Выбрать главу

Со времени октябрьской революции этот подбор не только не уменьшился, но и, напротив, разросся в чрезвычайной степени, и уже теперь ему становится тесно в таком грандиозном здании, которое было сооружено при императоре Николае I. Галерея начинает распространяться на Зимний дворец, в котором она займет все бесчисленные залы и комнаты, не имеющие исторического, памятного значения. Не забывая значения мировых сокровищ искусства вообще и памятуя о том общественном значении, которое представляет сохранение их в целости, следует отнестись с должным пиететом к одной из двух главных драгоценных сокровищ — к Эрмитажу — и приступить к работе. При случайном сопоставлении экспонатов видно, что в общем все собрание носит явный отпечаток дилетантской прихоти и не одна из школ не представлена хотя бы с намеками на систему и полноту. В ряду явлений прошлого голландской живописи, безусловно, первое место занимает Рембрандт — этот гений среди гениев, самый мощный творец живописи, самый среди художников поэт живописи, обладавший жанром в убедительнейших формах передавать жизнь, радовать глаз мягкой своей автономностью и в то же время выявлять, вникая в тайны своей души и своего сердца, в чем-то таком, что мы бы назвали исповедью.

Как раз собрание произведений Рембрандта в Эрмитаже в соответствии с его значением в истории человеческого духа занимает первое место среди собраний его творчества в других, даже самых богатых, коллекциях. Правда, Амстердам, Кассель, Мюнхен безусловно обладают многими превосходными и знаменитейшими картинами мастера, но нигде они не были собраны в таком количестве, нигде мы не можем проследить эволюцию творчества великого художника с такой последовательностью и полнотой, как в Эрмитаже, нигде мы лучше не узнаем Рембрандта-чело-века (а человек в Рембрандте возбуждает первенствующий интерес), как именно в сопоставлении эрмитажных его картин (нигде нельзя постичь всю несоразмерность громадной его гениальности). Но Рембрандт не только мировой гений и один из вождей голландской живописи, он солнце целой системы, бросившее свои лучи далеко за пределы вращения своих сотрудников, почти на все явления этой изумительной школы. Влияние Рембрандта можно отметить на всех его современников, а в дальнейшем и на многие явления европейской живописи вообще.

Но, разумеется, на своих ближайших сателлитов это влияние сказалось в чрезвычайной, в наиболее явственной форме, и соседство работ этих учеников с работами учителя является весьма поучительным. Обращаясь к работам этих одаренных мастеров, невольно поражаешься, до чего искусство учителя, преломляясь в различных темпераментах и в различных характерах, теряло значительную часть своей прелести, своего смысла. Трудно и просто невозможно, даже в самом непосредственном общении с гением, даже даровитым людям «похитить» у него самое ценное в его творчестве. И это вполне подтверждается картинами в Эрмитаже. Благодаря тому, что наш музей одинаково богат как работами учителя, так и работами, исполненными при жизни Рембрандта, особенно выпукло его творения оттеняются массой произведений его учеников и в окружении их по-своему блестящих и внушительных произведений. Однако эти творения гения кажутся особенно величественными, и несравненными, и «светлыми».

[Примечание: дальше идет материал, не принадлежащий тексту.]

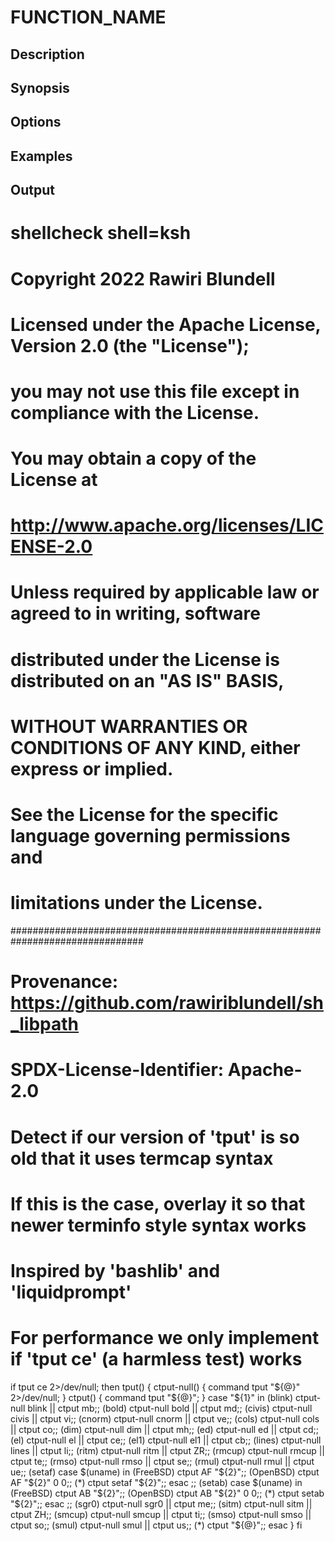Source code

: # FUNCTION_NAME

## Description

## Synopsis

## Options

## Examples

## Output
# shellcheck shell=ksh

# Copyright 2022 Rawiri Blundell
#
# Licensed under the Apache License, Version 2.0 (the "License");
# you may not use this file except in compliance with the License.
# You may obtain a copy of the License at
#
#     http://www.apache.org/licenses/LICENSE-2.0
#
# Unless required by applicable law or agreed to in writing, software
# distributed under the License is distributed on an "AS IS" BASIS,
# WITHOUT WARRANTIES OR CONDITIONS OF ANY KIND, either express or implied.
# See the License for the specific language governing permissions and
# limitations under the License.
################################################################################
# Provenance: https://github.com/rawiriblundell/sh_libpath
# SPDX-License-Identifier: Apache-2.0

# Detect if our version of 'tput' is so old that it uses termcap syntax
# If this is the case, overlay it so that newer terminfo style syntax works
# Inspired by 'bashlib' and 'liquidprompt'
# For performance we only implement if 'tput ce' (a harmless test) works
if tput ce 2>/dev/null; then
  tput() {
    ctput-null() { command tput "${@}" 2>/dev/null; }
    ctput() { command tput "${@}"; }
    case "${1}" in
      (blink)         ctput-null blink || ctput mb;;
      (bold)          ctput-null bold  || ctput md;;
      (civis)         ctput-null civis || ctput vi;;
      (cnorm)         ctput-null cnorm || ctput ve;;
      (cols)          ctput-null cols  || ctput co;;
      (dim)           ctput-null dim   || ctput mh;;
      (ed)            ctput-null ed    || ctput cd;;
      (el)            ctput-null el    || ctput ce;;
      (el1)           ctput-null el1   || ctput cb;;
      (lines)         ctput-null lines || ctput li;;
      (ritm)          ctput-null ritm  || ctput ZR;;
      (rmcup)         ctput-null rmcup || ctput te;;
      (rmso)          ctput-null rmso  || ctput se;;
      (rmul)          ctput-null rmul  || ctput ue;;
      (setaf)
        case $(uname) in
          (FreeBSD)   ctput AF "${2}";;
          (OpenBSD)   ctput AF "${2}" 0 0;;
          (*)         ctput setaf "${2}";;
        esac
      ;;
      (setab)
        case $(uname) in
          (FreeBSD)   ctput AB "${2}";;
          (OpenBSD)   ctput AB "${2}" 0 0;;
          (*)         ctput setab "${2}";;
        esac
      ;;
      (sgr0)          ctput-null sgr0  || ctput me;;
      (sitm)          ctput-null sitm  || ctput ZH;;
      (smcup)         ctput-null smcup || ctput ti;;
      (smso)          ctput-null smso  || ctput so;;
      (smul)          ctput-null smul  || ctput us;;
      (*)             ctput "${@}";;
    esac
  }
fi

Рембрандт в этой плеяде художников обладает все же одним наиболее скромным, на поверхностный взгляд, учеником, наиболее ему близким. По существу, это художник Арент де Гелдер. Он был ребенком, когда Рембрандт стоял в зените своей славы и мог действительно считаться королем голландской живописи. Он общался с ним в суровые дни, когда престарелый художник познал тяжелые испытания судьбы и нужды. А это все не только не подрывало его творчество, но углубляло его в чрезвычайной степени, раскрывало в нем залежи великой мудрости и поэзии. И Гелдер оказался достоин стать учеником Рембрандта именно в эту пору. Его не испугала нависшая над головой любимого учителя беда, он вздумал из его наставлений почерпнуть самое ценное для художника и, почерпнув, сформировать свое собственное искусство, уступающее искусству учителя по широте размаха и его мощи и мастерства, однако родственное ему по духу, гораздо более родственное, нежели творения всех его товарищей, всех народных и виртуозных — Болей, Экхоутов, Конинков, Маесов, окружавших Рембрандта, когда он мог считать себя баловнем жизни и благополучие находило отражение в его произведениях.